___ SELECTED TEXT

Throughout the federal government, evidence is playing an increasing role in policy (see Buck & 
McGee, 2015; Haskins, 2014; Nussle & Orszag, 2014; Slavin, 2013). In particular, certain 
federal grants are restricted to applicants who can already demonstrate evidence of effectiveness 
for the programs or practices they are proposing, or at least agree to subject new or untested 
ideas to rigorous evaluation. 

The increasing influence of evidence in education policy contributes urgency to the need 
to have clear, enforceable, and difficult-to-game standards of evidence indicating that 
educational programs have acceptable levels of evidence. As of this writing, there are four main 
sources of definitions for programs with enough evidence to be considered effective. The most 
influential is the U.S. Department of Education’s What Works Clearinghouse (WWC), which has 
detailed descriptions of standards for inclusion of individual studies as well as procedures for 
pooling study outcomes (Song & Herman, 2010; WWC, 2014). The WWC categorizes programs 
as being acceptable “without reservations” or “with reservations,” and if studies meet these 
categories, outcomes are considered positive if they are statistically significant at the proper level 
of analysis. 

In 2012, the Education Department General Administrative Regulations (EDGAR) added 
definitions of “strong” and “moderate” levels of evidence. 

Social Programs That Work (http://evidencebasedprograms.org) uses stringent standards 
to identify programs that clearly meet “top tier” standards, including successful, replicated 
randomized evaluations. Programs can be “near top tier” with a single successful evaluation.

______
___ DATASET EXTRACT

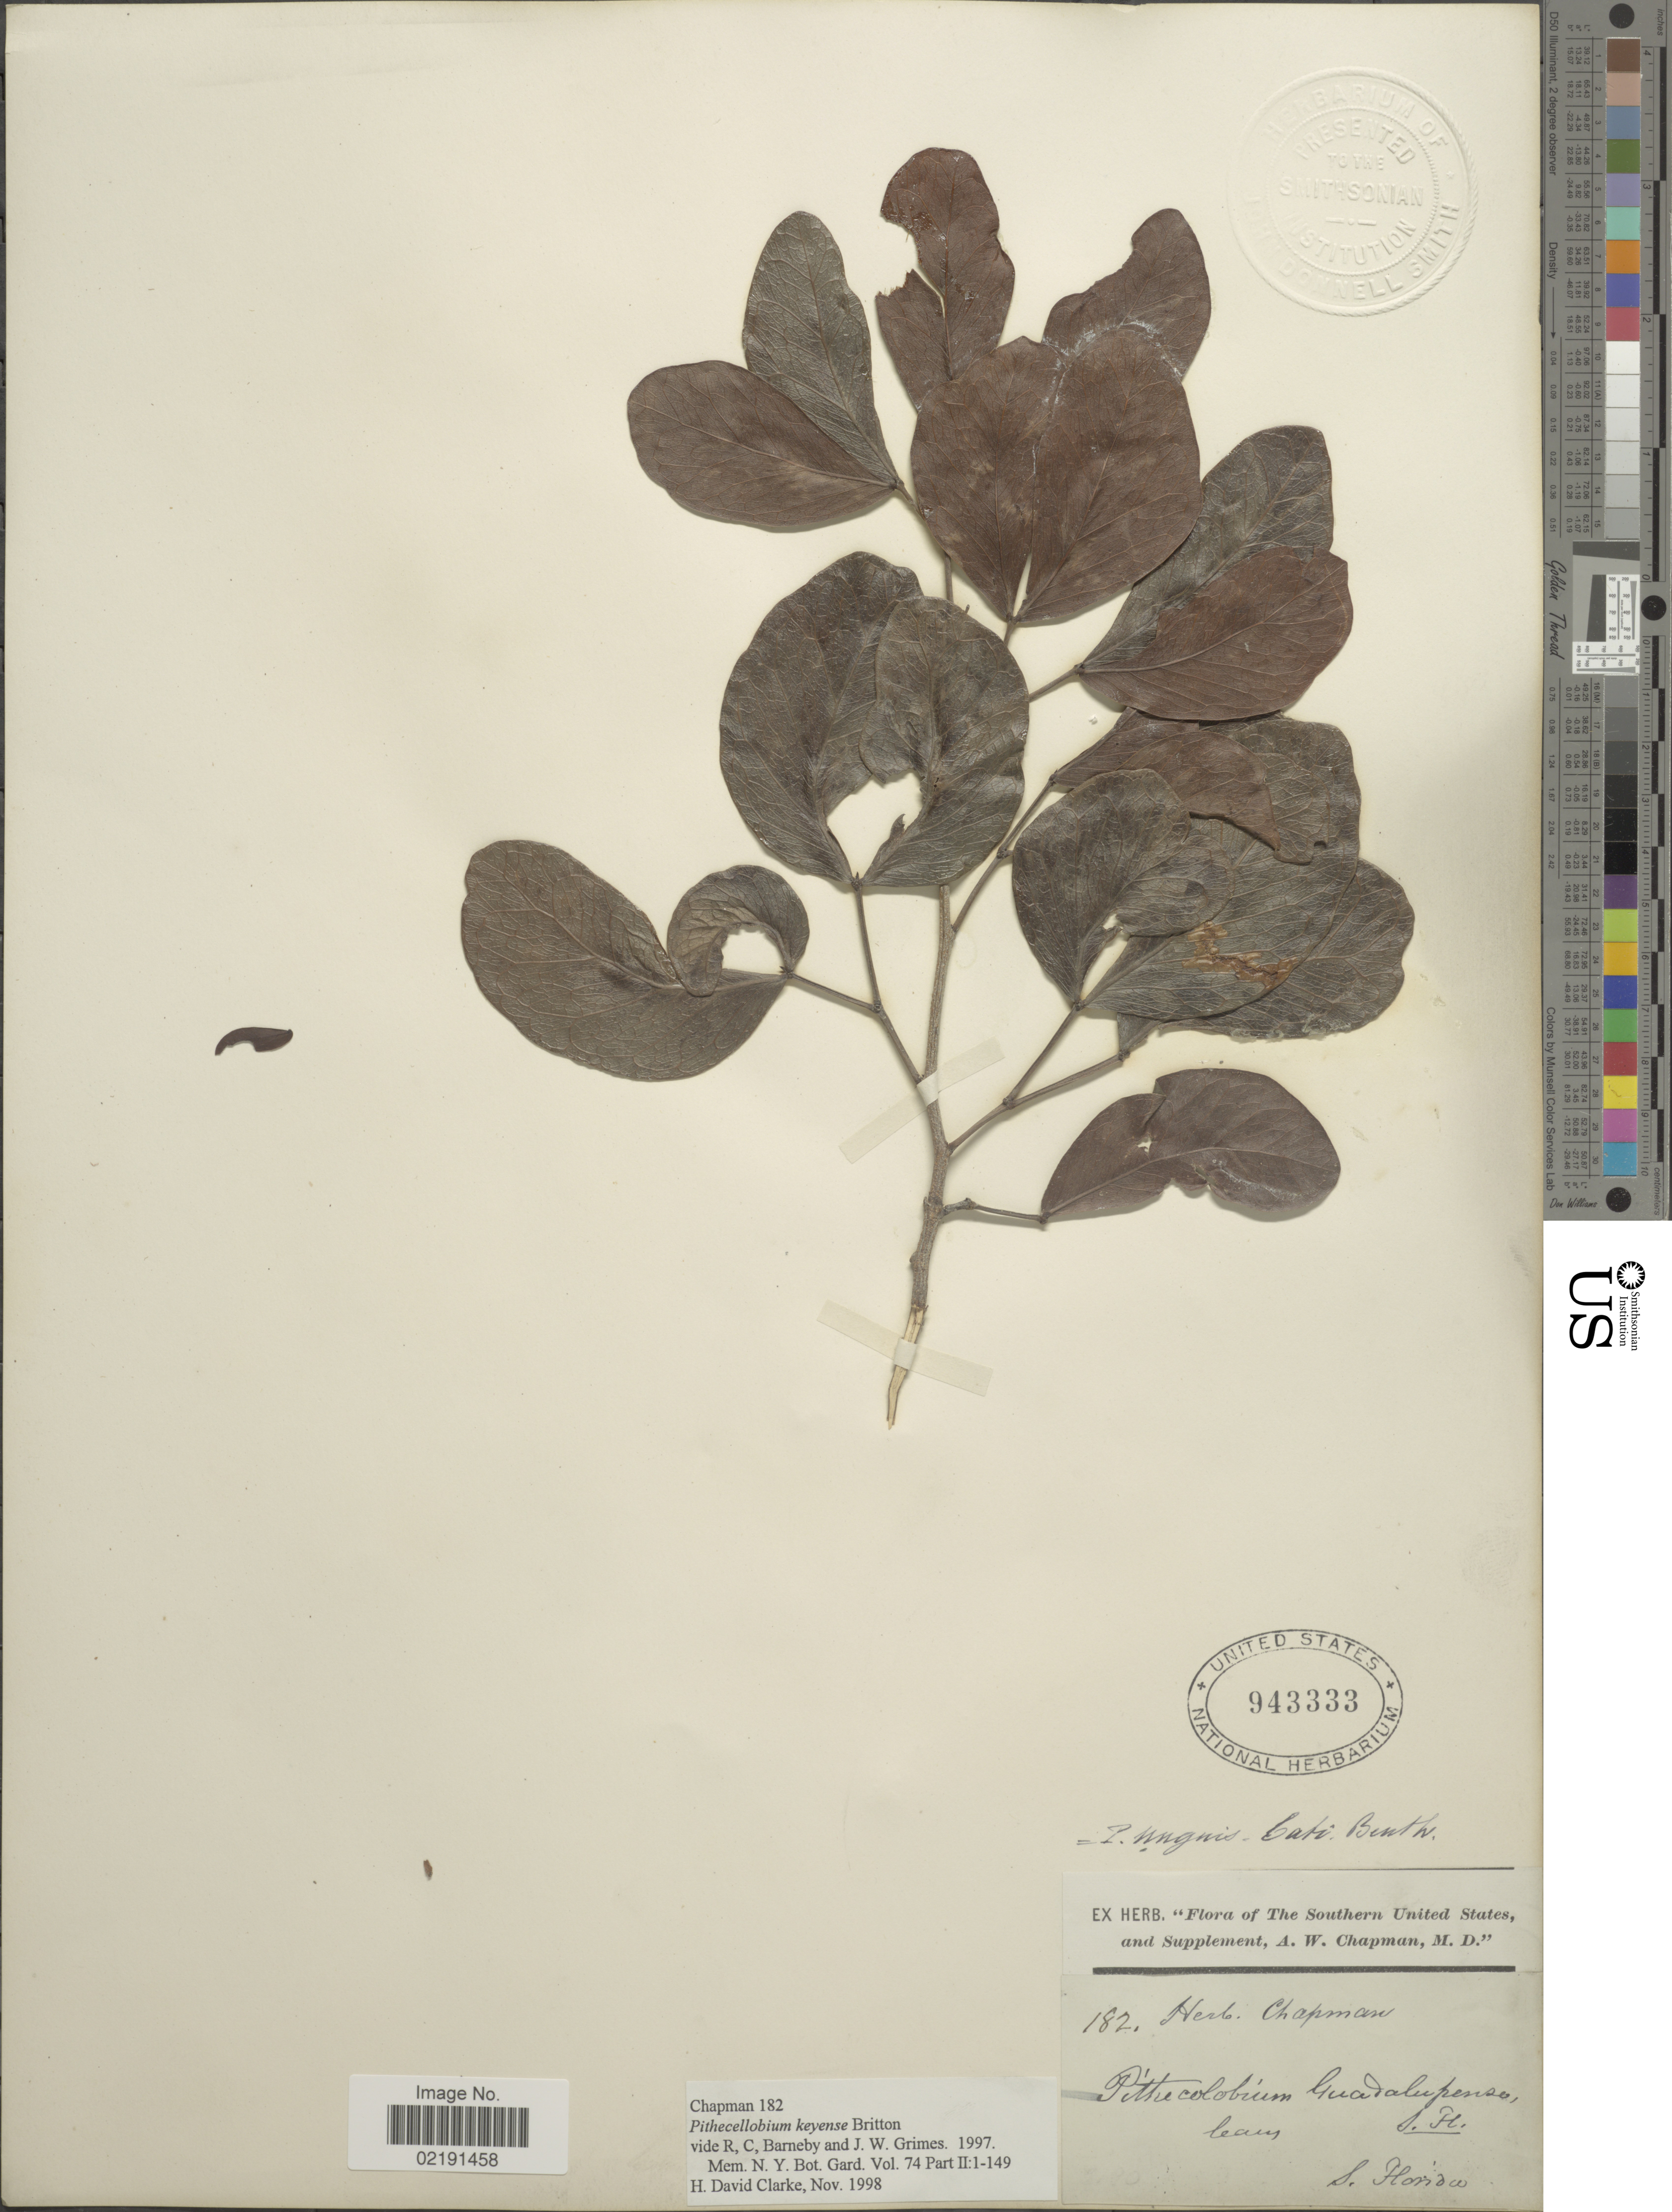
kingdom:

______
___ DATASET EXTRACT

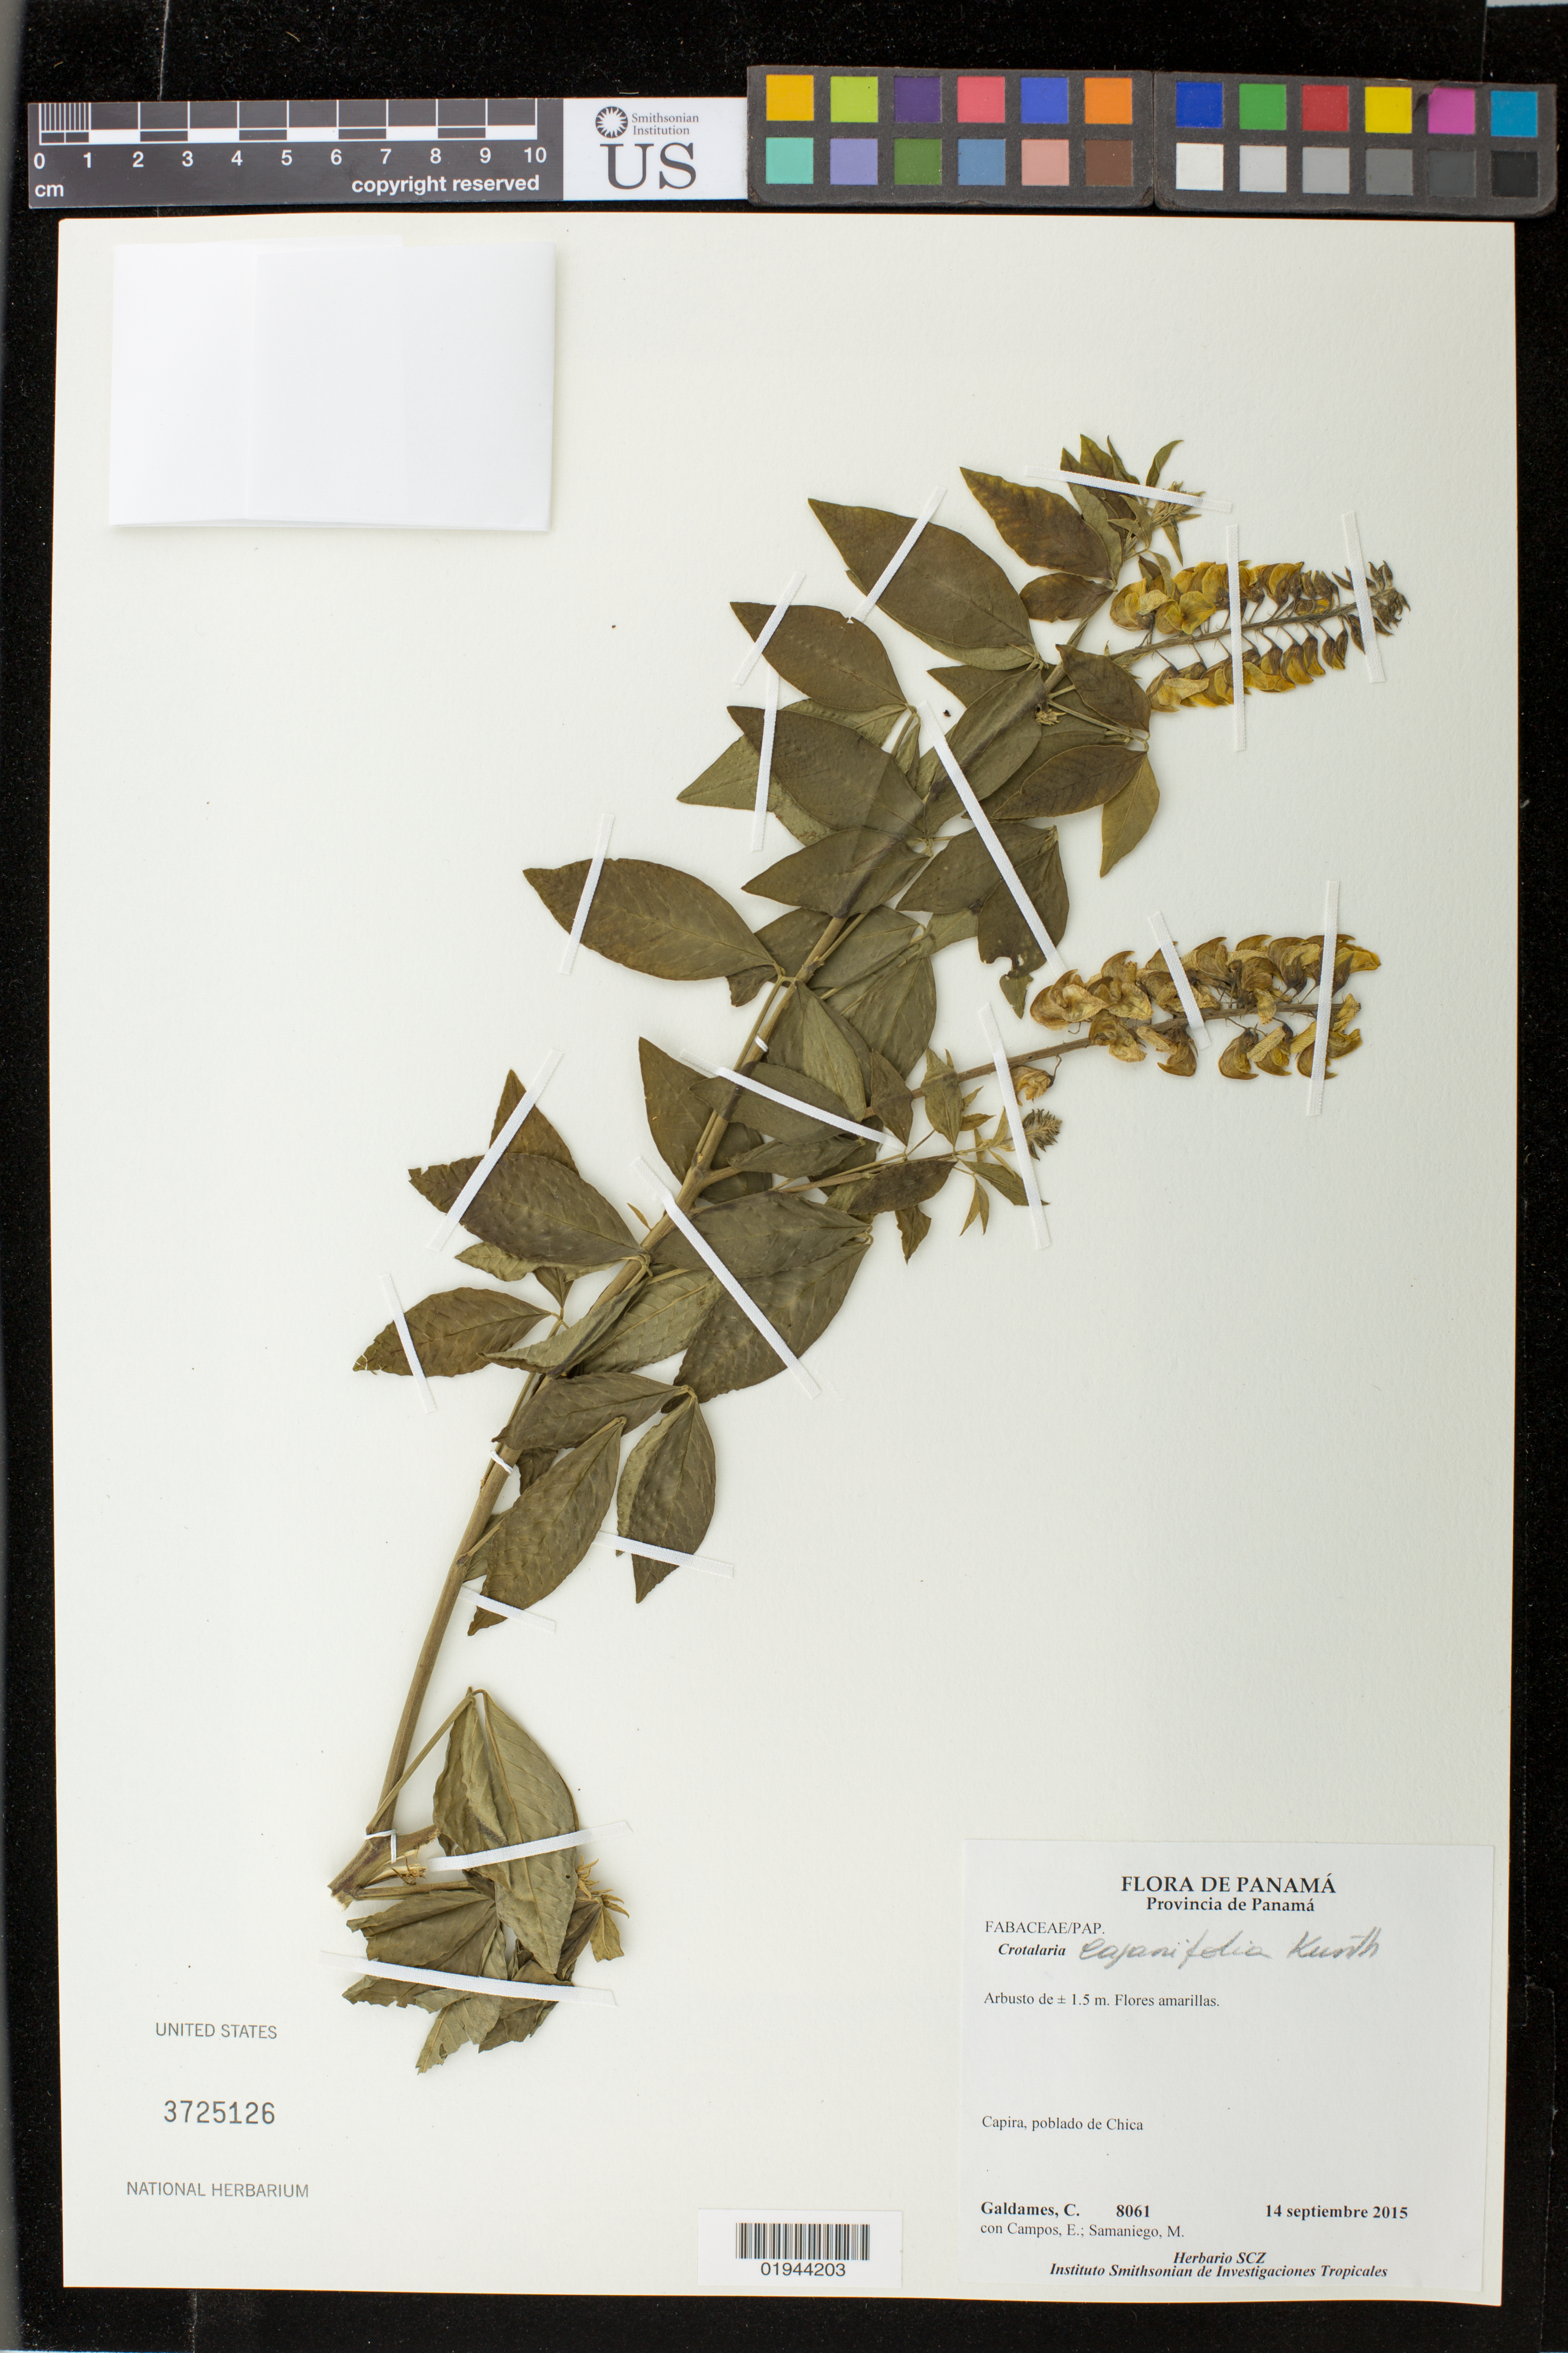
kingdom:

______

▸ **SET OF TASKS**:
(a) Which author-and-year citations appear in the passage on evidence standards? List every one.
(b) Write out everything in the passage on evidence standards from "Social Programs That" down to "single successful evaluation.", with no changes.
The records are separate material, unrelated to the passage on evidence standards.

▸ **ANSWERS FOR THIS EXERCISE**:
(a)
Buck & McGee, 2015
Haskins, 2014
Nussle & Orszag, 2014
Slavin, 2013
Song & Herman, 2010
WWC, 2014

(b)
Social Programs That Work (http://evidencebasedprograms.org) uses stringent standards 
to identify programs that clearly meet “top tier” standards, including successful, replicated 
randomized evaluations. Programs can be “near top tier” with a single successful evaluation.